When Michael Smith, global head of digital innovation and global business services, became chief information officer of Mylan, he brought twenty-two years of IT experience from Nike, where he had helped the company expand to become a global brand. Although the two organizations operate in radically different industries, Smith found similar circumstances and challenges at both companies.
Mylan began as a West Virginia-based drug distributor and had grown to a $7 billion company that produces more than 2,000 different medicines that treat hundreds of diseases. An important part of its growth had been an aggressive mergers and acquisitions strategy, but the IT organization had not grown enough to keep pace with the needs of global operations.
One critical shortcoming for Mylan was a lack of true business intelligence capabilities. Smith explained the situation to the Argyle Journal: “We had a group that we called our business intelligence team, but it was comprised of only two people who worked in finance IT … Because we didn’t have the right technology or ability within it, we weren’t necessarily getting the insights needed to be agile and make informed decisions.”
He also inherited siloed systems that had resulted from building one-off point solutions. When information was needed from them, links were created to access data, but without integration into a larger framework or strategy.
To address these and other issues, Smith transformed the IT department and its culture. He tapped senior executives and technologists from AIG, Amazon, Aviva, Costco, The Estee Lauder Companies, Nike, and even one of Mylan’s largest competitors to supply needed expertise and fresh perspectives to the company’s growing IT architecture, integration strategy, digital innovation, enterprise business analytics, and numerous other successful
IT improvements.
Smith has described the overhaul this way: “We brought in people who knew business analytics, business intelligence, integration, and master data management …[It was] as if we’ve gone from 1995 to 2020 in just a few months.”

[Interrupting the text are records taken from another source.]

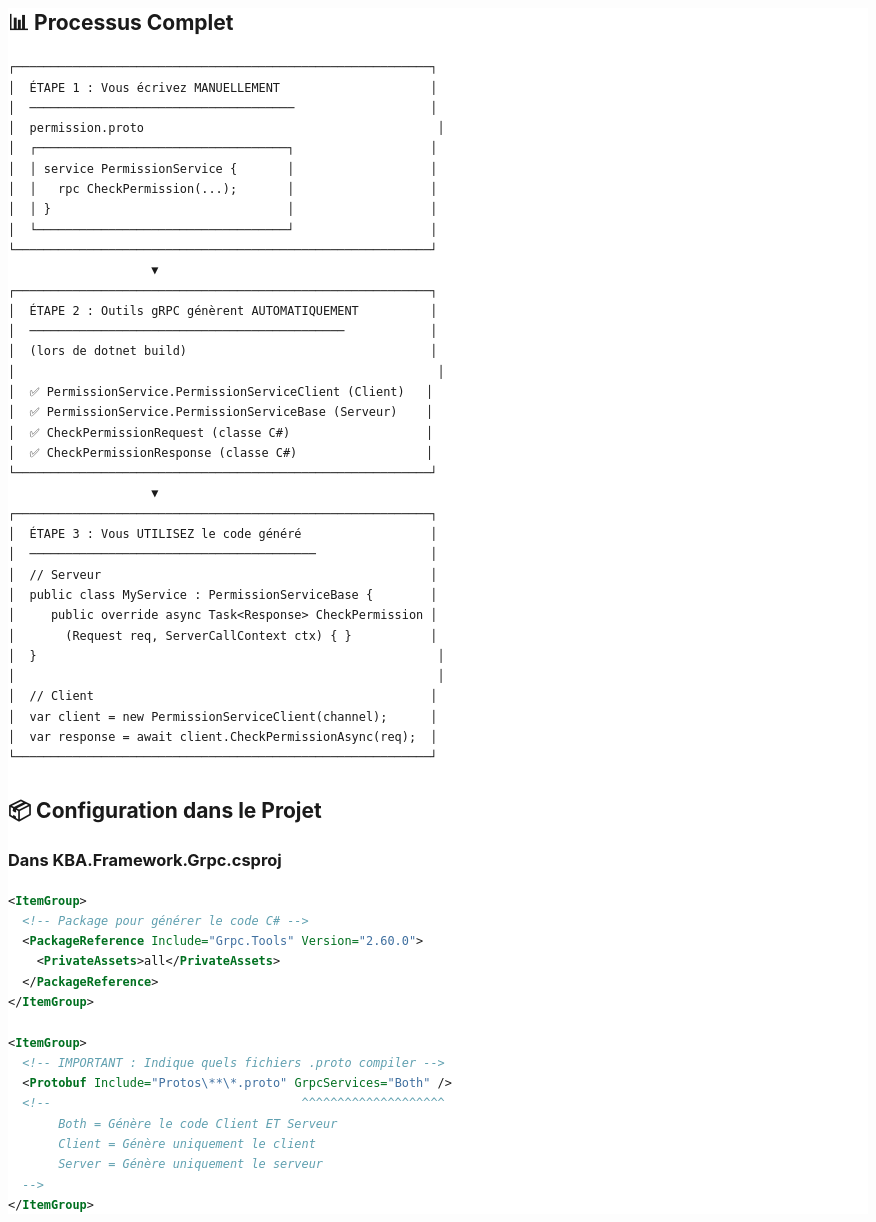 ## 📊 Processus Complet

```
┌──────────────────────────────────────────────────────────┐
│  ÉTAPE 1 : Vous écrivez MANUELLEMENT                     │
│  ─────────────────────────────────────                   │
│  permission.proto                                         │
│  ┌───────────────────────────────────┐                   │
│  │ service PermissionService {       │                   │
│  │   rpc CheckPermission(...);       │                   │
│  │ }                                 │                   │
│  └───────────────────────────────────┘                   │
└──────────────────────────────────────────────────────────┘
                    ▼
┌──────────────────────────────────────────────────────────┐
│  ÉTAPE 2 : Outils gRPC génèrent AUTOMATIQUEMENT          │
│  ────────────────────────────────────────────            │
│  (lors de dotnet build)                                  │
│                                                           │
│  ✅ PermissionService.PermissionServiceClient (Client)   │
│  ✅ PermissionService.PermissionServiceBase (Serveur)    │
│  ✅ CheckPermissionRequest (classe C#)                   │
│  ✅ CheckPermissionResponse (classe C#)                  │
└──────────────────────────────────────────────────────────┘
                    ▼
┌──────────────────────────────────────────────────────────┐
│  ÉTAPE 3 : Vous UTILISEZ le code généré                  │
│  ────────────────────────────────────────                │
│  // Serveur                                              │
│  public class MyService : PermissionServiceBase {        │
│     public override async Task<Response> CheckPermission │
│       (Request req, ServerCallContext ctx) { }           │
│  }                                                        │
│                                                           │
│  // Client                                               │
│  var client = new PermissionServiceClient(channel);      │
│  var response = await client.CheckPermissionAsync(req);  │
└──────────────────────────────────────────────────────────┘
```

## 📦 Configuration dans le Projet

### Dans KBA.Framework.Grpc.csproj

```xml
<ItemGroup>
  <!-- Package pour générer le code C# -->
  <PackageReference Include="Grpc.Tools" Version="2.60.0">
    <PrivateAssets>all</PrivateAssets>
  </PackageReference>
</ItemGroup>

<ItemGroup>
  <!-- IMPORTANT : Indique quels fichiers .proto compiler -->
  <Protobuf Include="Protos\**\*.proto" GrpcServices="Both" />
  <!--                                   ^^^^^^^^^^^^^^^^^^^^
       Both = Génère le code Client ET Serveur
       Client = Génère uniquement le client
       Server = Génère uniquement le serveur
  -->
</ItemGroup>
```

In addition to changing IT capabilities, he also had to change its culture. When he arrived, it consisted of two different groups: legacy employees, who were, in general, resistant to change, and newer employees who had come to the company through acquisitions and were more responsive to challenges.
Smith increased engagement with both groups and built up internal skills and expertise with events such as the “Lion’s Den,” in which employees presented innovative ideas in a format like the TV show Shark Tank. Other key examples were the hackathons, some of which were described as challenges to design solutions that address changing healthcare needs by providing the most timely information possible. The hackathons also provided opportunities to build relationships with regional colleges and universities that raised Mylan’s profile as an employer of choice and tapped into fresh
IT talent.
As Mylan began the process of updating its IT department to better serve its business needs, Smith was also adapting to the evolution of technology and the changing dynamic of the CIO’s roles.
Smith sees developments like consumer-friendly enterprise class systems and ubiquitous mobile access shifting responsibilities to being strategic business advisors.
In an interview with Jill Dyché, author of The New IT: How Technology Leaders Are Enabling Business Strategy in the Digital Age, Smith commented, “I believe there’s going to be two [CIO] models: a broker model, [where we handle] enterprise class systems, and one where technology is at the front end . . . Really good CIOs will do all of those because there will be a constant state of change.”
Mylan has followed several key guidelines as it transforms IT to better serve as a company business partner, in part by constantly examining whether the solutions it developed were truly bringing value and advancing important business objectives set in place. Smith applied the same criteria to assessing IT’s overall portfolio. By reprioritizing and implementing a formal portfolio management process, Mylan was better able to free up resources in order to invest back into new, more aligned capabilities. Lastly, it ensured that employees had the necessary skills for the tasks at hand. This required developing more employee creativity, additional organizational awareness, and orientation toward business results.
In an article he wrote for CIO Review, Smith summarized IT’s transformational mission: “IT must redefine its role in business and move beyond simply being a support to organizations, or we will not survive. We must dispel outdated notions that we cannot be strategists or catalysts for innovation.”